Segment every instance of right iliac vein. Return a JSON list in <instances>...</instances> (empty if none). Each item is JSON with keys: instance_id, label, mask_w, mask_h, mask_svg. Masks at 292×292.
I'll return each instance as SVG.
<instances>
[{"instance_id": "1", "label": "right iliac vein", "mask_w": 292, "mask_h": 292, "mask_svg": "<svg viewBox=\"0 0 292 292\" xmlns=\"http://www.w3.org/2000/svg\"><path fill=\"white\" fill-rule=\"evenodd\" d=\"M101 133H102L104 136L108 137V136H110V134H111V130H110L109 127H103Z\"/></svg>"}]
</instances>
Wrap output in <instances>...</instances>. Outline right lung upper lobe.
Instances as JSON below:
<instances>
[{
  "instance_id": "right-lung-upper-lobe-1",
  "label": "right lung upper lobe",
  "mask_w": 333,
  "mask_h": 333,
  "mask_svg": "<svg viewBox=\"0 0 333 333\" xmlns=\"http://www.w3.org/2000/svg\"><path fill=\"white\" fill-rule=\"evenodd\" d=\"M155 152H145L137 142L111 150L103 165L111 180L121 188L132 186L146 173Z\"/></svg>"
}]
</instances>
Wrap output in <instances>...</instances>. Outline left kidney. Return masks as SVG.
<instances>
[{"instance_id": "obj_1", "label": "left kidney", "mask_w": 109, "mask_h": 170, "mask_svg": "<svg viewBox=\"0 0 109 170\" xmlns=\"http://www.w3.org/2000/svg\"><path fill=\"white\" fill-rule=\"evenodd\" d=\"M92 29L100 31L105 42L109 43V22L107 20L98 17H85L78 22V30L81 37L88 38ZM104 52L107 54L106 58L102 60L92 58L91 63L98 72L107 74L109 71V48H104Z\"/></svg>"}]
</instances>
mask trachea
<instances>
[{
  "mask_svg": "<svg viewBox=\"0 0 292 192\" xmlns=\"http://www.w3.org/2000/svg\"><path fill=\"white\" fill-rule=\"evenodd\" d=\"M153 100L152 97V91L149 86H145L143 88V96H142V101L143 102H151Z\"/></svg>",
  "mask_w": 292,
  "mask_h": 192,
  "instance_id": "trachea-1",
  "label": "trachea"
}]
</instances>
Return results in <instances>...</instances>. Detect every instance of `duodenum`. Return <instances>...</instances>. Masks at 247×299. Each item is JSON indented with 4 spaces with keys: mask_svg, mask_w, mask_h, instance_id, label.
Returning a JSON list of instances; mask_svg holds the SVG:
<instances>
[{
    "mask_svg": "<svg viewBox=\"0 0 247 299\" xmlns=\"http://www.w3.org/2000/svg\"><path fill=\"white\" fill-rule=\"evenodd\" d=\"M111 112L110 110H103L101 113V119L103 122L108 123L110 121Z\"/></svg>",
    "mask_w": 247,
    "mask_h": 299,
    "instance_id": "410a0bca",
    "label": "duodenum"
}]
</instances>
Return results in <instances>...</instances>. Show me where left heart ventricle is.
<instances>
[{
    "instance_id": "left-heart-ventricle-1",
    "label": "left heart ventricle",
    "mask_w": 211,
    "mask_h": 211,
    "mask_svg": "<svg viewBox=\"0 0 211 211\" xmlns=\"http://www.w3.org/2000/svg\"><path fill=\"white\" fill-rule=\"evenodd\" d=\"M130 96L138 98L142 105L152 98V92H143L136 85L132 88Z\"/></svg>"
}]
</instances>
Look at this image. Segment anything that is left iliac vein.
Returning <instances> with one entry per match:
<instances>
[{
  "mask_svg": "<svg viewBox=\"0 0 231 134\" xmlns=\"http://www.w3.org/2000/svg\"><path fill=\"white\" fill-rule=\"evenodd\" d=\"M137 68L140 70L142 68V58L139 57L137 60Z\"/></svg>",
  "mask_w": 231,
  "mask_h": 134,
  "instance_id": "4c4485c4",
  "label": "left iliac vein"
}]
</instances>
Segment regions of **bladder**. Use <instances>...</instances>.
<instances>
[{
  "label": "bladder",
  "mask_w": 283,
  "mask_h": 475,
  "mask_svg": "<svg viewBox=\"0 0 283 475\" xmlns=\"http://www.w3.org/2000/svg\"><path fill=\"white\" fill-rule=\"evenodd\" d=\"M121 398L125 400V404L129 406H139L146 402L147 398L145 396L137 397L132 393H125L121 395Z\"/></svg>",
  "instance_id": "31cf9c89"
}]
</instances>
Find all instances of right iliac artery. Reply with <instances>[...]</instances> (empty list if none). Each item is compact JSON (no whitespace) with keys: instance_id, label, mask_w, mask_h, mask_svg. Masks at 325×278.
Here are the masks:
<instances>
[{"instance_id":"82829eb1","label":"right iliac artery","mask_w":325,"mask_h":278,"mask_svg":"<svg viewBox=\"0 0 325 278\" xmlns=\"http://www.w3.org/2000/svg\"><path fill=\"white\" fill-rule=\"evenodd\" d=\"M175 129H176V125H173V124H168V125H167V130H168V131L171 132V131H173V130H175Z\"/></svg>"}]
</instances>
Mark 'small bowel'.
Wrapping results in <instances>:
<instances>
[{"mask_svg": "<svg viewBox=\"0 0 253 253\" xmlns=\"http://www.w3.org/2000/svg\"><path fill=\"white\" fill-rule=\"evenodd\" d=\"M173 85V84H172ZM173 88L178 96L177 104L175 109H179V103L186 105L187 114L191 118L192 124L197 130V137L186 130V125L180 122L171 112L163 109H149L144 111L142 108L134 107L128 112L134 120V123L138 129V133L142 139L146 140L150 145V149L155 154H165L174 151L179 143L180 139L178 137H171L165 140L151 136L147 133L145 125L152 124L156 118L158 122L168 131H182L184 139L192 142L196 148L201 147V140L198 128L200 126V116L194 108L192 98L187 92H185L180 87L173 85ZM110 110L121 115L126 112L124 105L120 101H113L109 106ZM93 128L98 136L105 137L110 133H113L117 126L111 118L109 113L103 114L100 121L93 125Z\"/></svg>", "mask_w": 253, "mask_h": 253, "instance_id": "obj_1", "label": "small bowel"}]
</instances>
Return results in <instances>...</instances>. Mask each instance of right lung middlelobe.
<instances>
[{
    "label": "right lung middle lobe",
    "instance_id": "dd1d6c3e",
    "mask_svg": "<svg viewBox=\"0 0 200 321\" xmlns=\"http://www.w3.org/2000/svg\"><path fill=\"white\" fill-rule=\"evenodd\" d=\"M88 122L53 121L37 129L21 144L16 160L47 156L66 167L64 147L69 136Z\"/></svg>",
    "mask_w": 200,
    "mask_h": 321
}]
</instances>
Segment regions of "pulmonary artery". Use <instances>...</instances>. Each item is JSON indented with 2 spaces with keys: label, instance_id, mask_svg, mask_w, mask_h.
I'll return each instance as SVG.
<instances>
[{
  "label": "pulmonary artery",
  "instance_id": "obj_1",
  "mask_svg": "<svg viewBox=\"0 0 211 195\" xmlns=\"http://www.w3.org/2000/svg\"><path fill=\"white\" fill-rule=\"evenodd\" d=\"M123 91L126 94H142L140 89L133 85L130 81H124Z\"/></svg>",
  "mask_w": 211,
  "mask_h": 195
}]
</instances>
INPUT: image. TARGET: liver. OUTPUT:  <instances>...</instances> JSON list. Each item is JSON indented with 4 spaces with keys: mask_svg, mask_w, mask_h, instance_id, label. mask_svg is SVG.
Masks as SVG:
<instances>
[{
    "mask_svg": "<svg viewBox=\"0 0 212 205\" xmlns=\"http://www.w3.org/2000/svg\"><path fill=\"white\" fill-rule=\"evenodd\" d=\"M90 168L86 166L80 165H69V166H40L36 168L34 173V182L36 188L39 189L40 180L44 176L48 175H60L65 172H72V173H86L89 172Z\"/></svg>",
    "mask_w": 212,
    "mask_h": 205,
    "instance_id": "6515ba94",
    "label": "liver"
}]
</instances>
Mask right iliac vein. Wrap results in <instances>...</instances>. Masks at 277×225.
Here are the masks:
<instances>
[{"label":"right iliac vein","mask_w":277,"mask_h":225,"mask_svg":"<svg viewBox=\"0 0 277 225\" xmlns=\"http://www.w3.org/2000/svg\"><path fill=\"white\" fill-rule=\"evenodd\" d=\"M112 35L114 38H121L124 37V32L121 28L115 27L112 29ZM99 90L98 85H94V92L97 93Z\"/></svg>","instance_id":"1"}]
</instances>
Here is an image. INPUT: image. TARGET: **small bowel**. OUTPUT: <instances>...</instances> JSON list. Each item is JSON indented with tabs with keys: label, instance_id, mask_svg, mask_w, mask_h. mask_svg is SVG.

------------------------------------

● **Exercise instructions**:
Locate each line in the entries above that contains the string "INPUT" and copy those lines out. Only matches with the same uppercase and lowercase letters count.

● **Problem solution**:
INPUT: image. TARGET: liver. OUTPUT:  <instances>...</instances> JSON list. Each item is JSON indented with 4 spaces with keys: mask_svg, mask_w, mask_h, instance_id, label. mask_svg is SVG.
Here is an image. INPUT: image. TARGET: **small bowel**. OUTPUT: <instances>...</instances> JSON list. Each item is JSON indented with tabs with keys: label, instance_id, mask_svg, mask_w, mask_h. mask_svg is SVG.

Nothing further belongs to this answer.